The success story of Gujarat in the field of social forestry has been globally acclaimed. As a result of continuous effort to increase the tree cover in Gujarat, the achievements of the state can be listed among the best conservation/restoration stories in the world. As per the India State of Forests report 2011 published by Forest Survey of India, the Tree cover outside forests (ToF) was 7837sq km which has increased to 8358 sq km (Forest Survey of India report 2013) which is 4.26% of geographical area as against to 2.78 % of National average. It is to mention that despite the fact having adverse agro climatic conditions, Gujarat is the second highest among the states of India, in having area under trees outside forests.

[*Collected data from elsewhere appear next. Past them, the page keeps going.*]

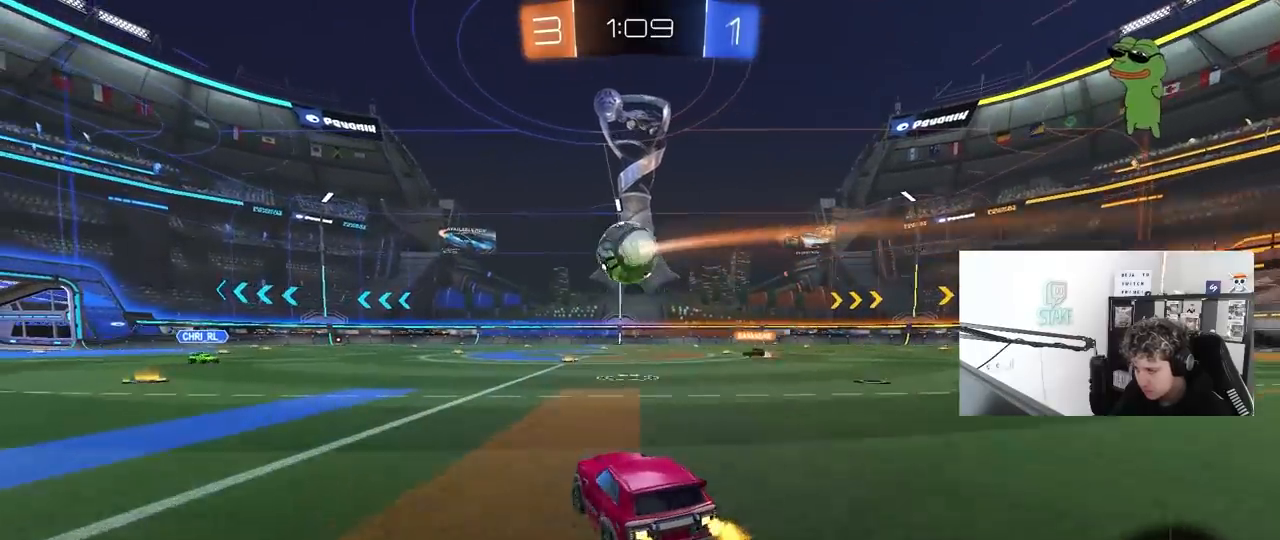
{"keys": ["w"], "mouse": [], "mouse_move": "still", "events": [[33, "a", "up"], [83, "d", "down"], [267, "d", "up"]]}
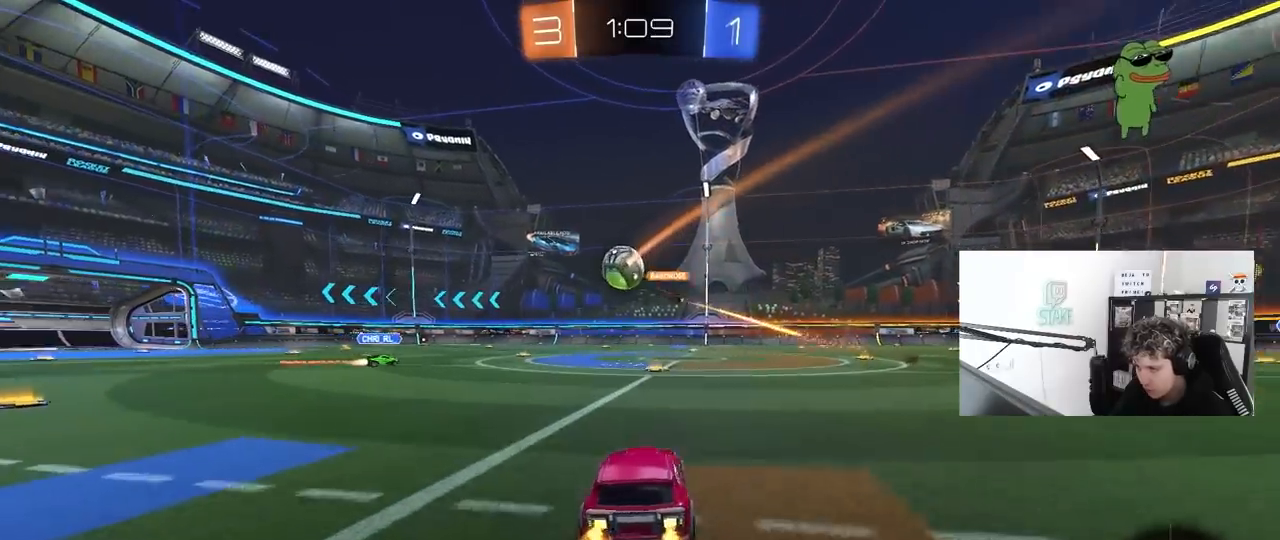
{"keys": ["w"], "mouse": [], "mouse_move": "still", "events": [[283, "d", "down"], [433, "d", "up"]]}
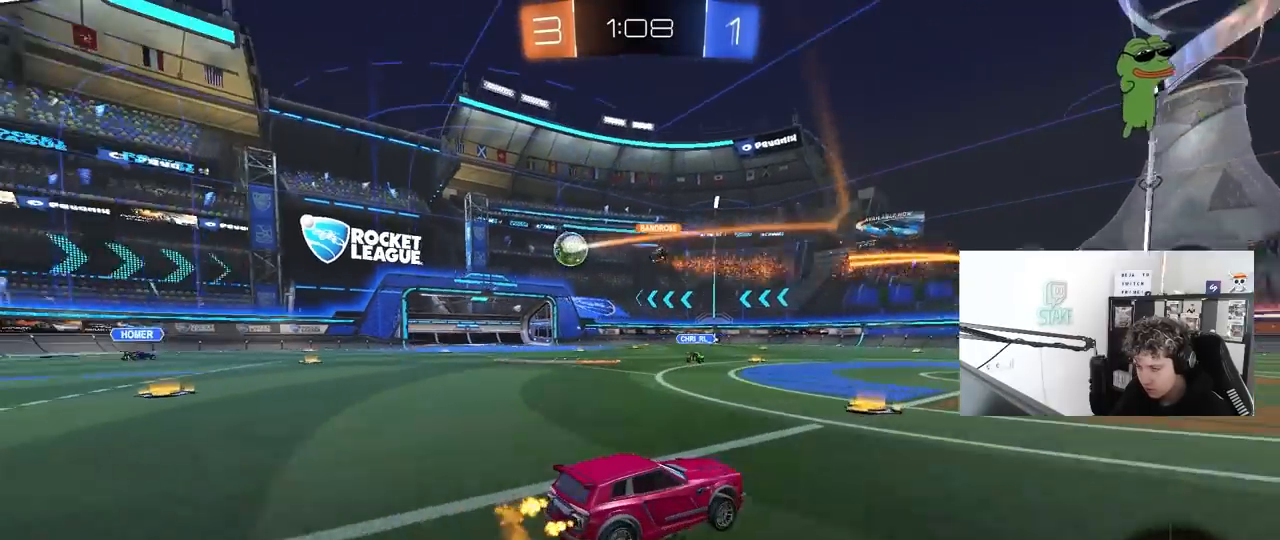
{"keys": ["a", "w"], "mouse": [], "mouse_move": "still", "events": [[17, "a", "down"], [217, "a", "up"], [217, "mouse_left", "down"], [250, "a", "down"], [483, "mouse_left", "up"]]}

Gujarat is the only State in the country which has initiated the tree census for the areas outside forests. So far three censuses have been carried out, the details of findings are as under. The number of trees outside the forest area increased from about 25.1 crores in 2003 to 26.9 crores in 2009 to 30.14 cores in 2013 in the state, and tree density from 16.1 trees/ha in 2009 to 18.5 trees/ha in 2013.

Timber production from trees growing outside forest in Gujarat is very impressive and annual economic contribution- (Gross Value Output-GVO) of trees outside forest (TOF) in form of timber to the state economy was Rs 4,388 crores in 2008 (Source: Central Statistical Organisation, sponsored by the Planning Commission of India). Gujarat was fuel wood and timber deficit state a few decades ago but it is now surplus in fuel wood production and is well on the way of reaching near surplus in timber production, due to social forestry programmes. The state has planned to increase number of trees outside forest from about 30.14 crores to 35.0 crores within a decade through intensive social forestry activities.